Three Republicans ousted from their committee assignments want answers from House Speaker John Boehner, saying without their help, Boehner has less flexibility on making a grand bargain to avoid the fiscal cliff.
Kansas Rep. Tim Huelskamp, Michigan Rep. Justin Amash, and Arizona Rep. David Schweikert won't let the committee shuffling that left them without posts on the financial services and budget committees go unnoticed and have publicly requested a written explanation of why they were removed. They also want details on the "scorecard" that the steering committee used to determine which members would be kicked out.
Conservative members say before a few colleagues were removed, no one was aware such a "scorecard" existed.
"Not only do I deserve answers... my colleagues who have been safe so far should know to how they can avoid retribution in the future," Huelskamp told U.S. News. "After all, the entire GOP conference was warned last week that leadership is watching their votes as well."
While only four members were directly affected by committee rearranging, the expulsions could have a ripple affect on the impending fiscal cliff negotiations.
The committee drama has left some conservative members with less incentive to vote with leadership on a plan to avoid the $1.2 trillion in automatic budget cuts slated to go into effect in 2013.
"The issue of losing committee assignments is still being worked out, and it has really soured the milk here," Huelskamp says. "If they come to conservatives with some plan that raises taxes; it won't be easy to get it through. There is strong opposition to where they are headed."
Amash says Boehner is losing grip on his party just as he needs them to line up behind a deal.
"He lost the support of a great many people in the Republican conference and this has been coming for some time," Amash told U.S. News. "It is hard for me to find someone who is not frustrated with leadership."
Amash says it is not just the committee shuffling that has members agitated, but leadership's close hold on the fiscal cliff negotiations.
"We are the members of Congress, and we would like to represent our district," Amash says. "We would expect to be involved in any negotiations.

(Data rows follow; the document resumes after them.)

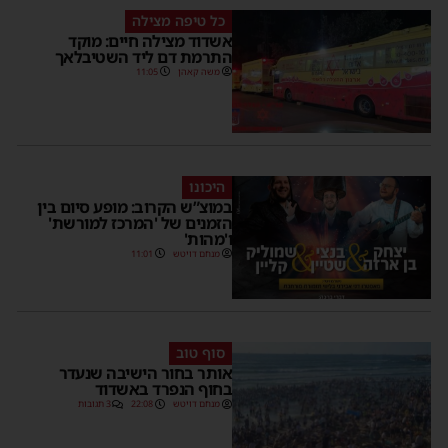
כל טיפה מצילה
אשדוד מצילה חיים: מוקד
התרמת דם ליד השטיבלאך
משה קאהן
11:05
היכונו
במוצ”ש הקרוב: מופע סיום בין
הזמנים של 'המרכז למורשת'
ו'מהות'
מנחם דויטש
11:01
סוף טוב
אותר בחור הישיבה שנעדר
בחוף הנפרד באשדוד
מנחם דויטש
22:08
3 תגובות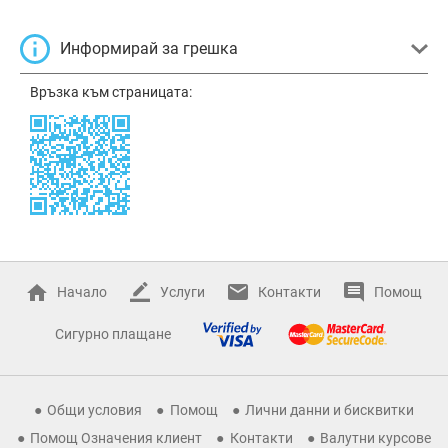
Информирай за грешка
Връзка към страницата:
Начало
Услуги
Контакти
Помощ
Сигурно плащане
Общи условия
Помощ
Лични данни и бисквитки
Помощ Означения клиент
Контакти
Валутни курсове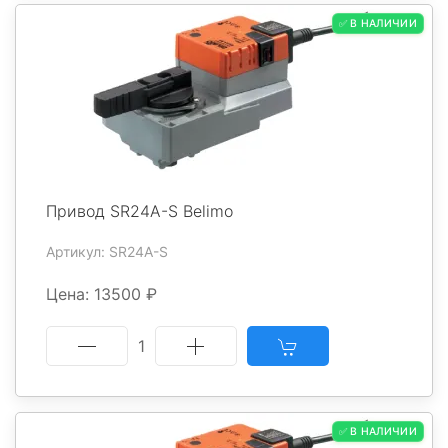
✅ В НАЛИЧИИ
Привод SR24A-S Belimo
Артикул: SR24A-S
Цена: 13500 ₽
1
✅ В НАЛИЧИИ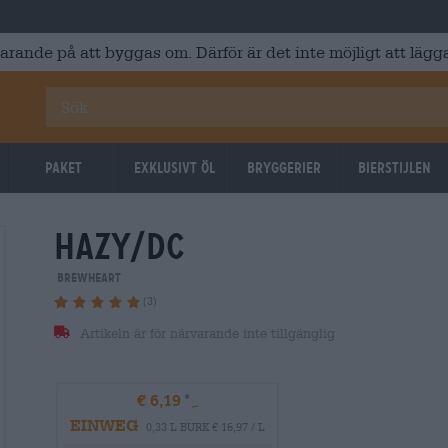
varande på att byggas om. Därför är det inte möjligt att lägga
Paket
Exklusivt Öl
Bryggerier
Bierstijlen
hazy/dc
Brewheart
(3)
Artikeln är för närvarande inte tillgänglig
€ 6,19
EINWEG
0,33 L BURK € 16,97 / L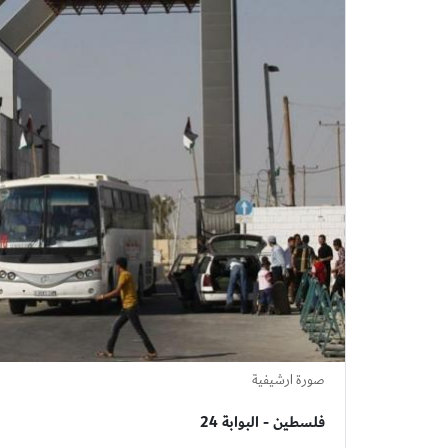
صورة ارشيفية
فلسطين - البوابة 24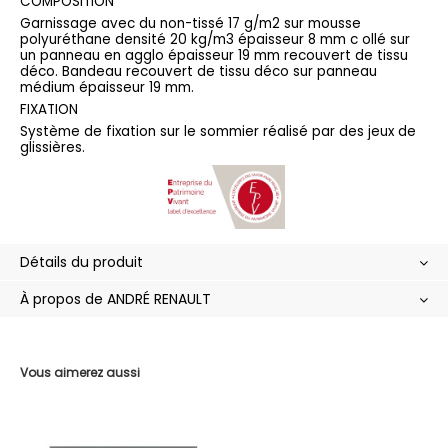
COMPOSITION
Garnissage avec du non-tissé 17 g/m2 sur mousse
polyuréthane densité 20 kg/m3 épaisseur 8 mm c ollé sur
un panneau en agglo épaisseur 19 mm recouvert de tissu
déco. Bandeau recouvert de tissu déco sur panneau
médium épaisseur 19 mm.
FIXATION
Système de fixation sur le sommier réalisé par des jeux de
glissières.
Détails du produit
À propos de ANDRÉ RENAULT
Vous aimerez aussi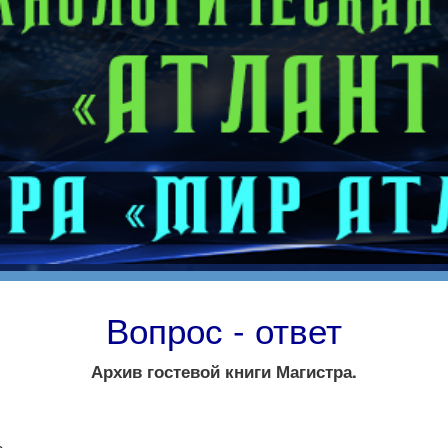
Вопрос - ответ
Архив гостевой книги Магистра.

It is not fair to the American people for the speaker and the president to put a deal on the table and tell us we have 24 hours to support it."

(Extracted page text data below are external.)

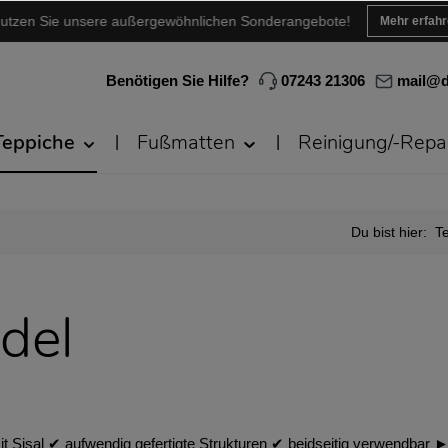
utzen Sie unsere außergewöhnlichen Sonderangebote!
Mehr erfah
Benötigen Sie Hilfe?
07243 21306
mail@d
Teppiche
Fußmatten
Reinigung/-Repa
Du bist hier:
T
del
Sisal ✔︎ aufwendig gefertigte Strukturen ✔︎ beidseitig verwendbar ► 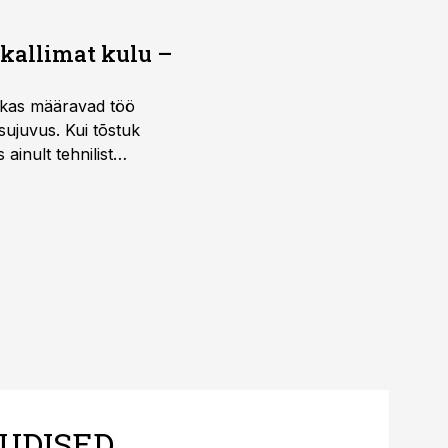
 kallimat kulu –
ktikas määravad töö
sujuvus. Kui tõstuk
ainult tehnilist
sele.
UDISED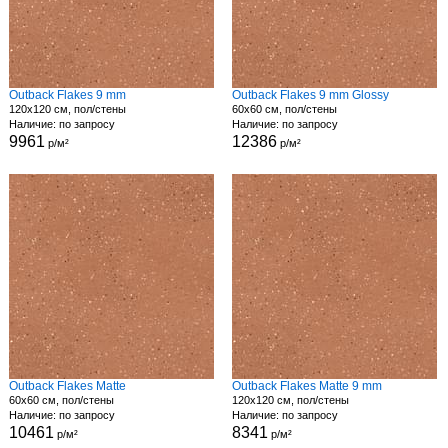
Outback Flakes 9 mm
Outback Flakes 9 mm Glossy
120x120 см, пол/стены
60x60 см, пол/стены
Наличие: по запросу
Наличие: по запросу
9961
12386
р/м²
р/м²
Outback Flakes Matte
Outback Flakes Matte 9 mm
60x60 см, пол/стены
120x120 см, пол/стены
Наличие: по запросу
Наличие: по запросу
10461
8341
р/м²
р/м²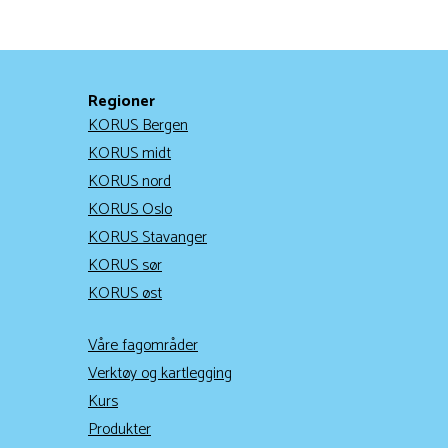
Regioner
KORUS Bergen
KORUS midt
KORUS nord
KORUS Oslo
KORUS Stavanger
KORUS sør
KORUS øst
Våre fagområder
Verktøy og kartlegging
Kurs
Produkter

A Republican House aide says leadership has already taken too much away from members to be able to broker a fiscal cliff deal with the GOP's most conservative members.
"Leadership has turned on their own and purged conservatives of their caucus who stand up and right the bell on irresponsible spending," the aide says. "What has happened with committee assignments has only emboldened conservatives. They are going to continue voting their conscience. We don't have earmarks anymore, so they cannot take away that, and they took away some of our committee assignments. There is nothing else they can take away unless they take the toilet paper in the bathroom."
Frustration over the committee switches have spread well beyond the confines of Capitol Hill.
A few outside groups have called for Boehner to be replaced as the Speaker of the House.
Ned Ryun, president of the American Majority, a conservative grassroots group, has outlined how every Democrat and 16 Republicans could block Boehner from being the leader, and has set in motion a "Fire Boehner" campaign.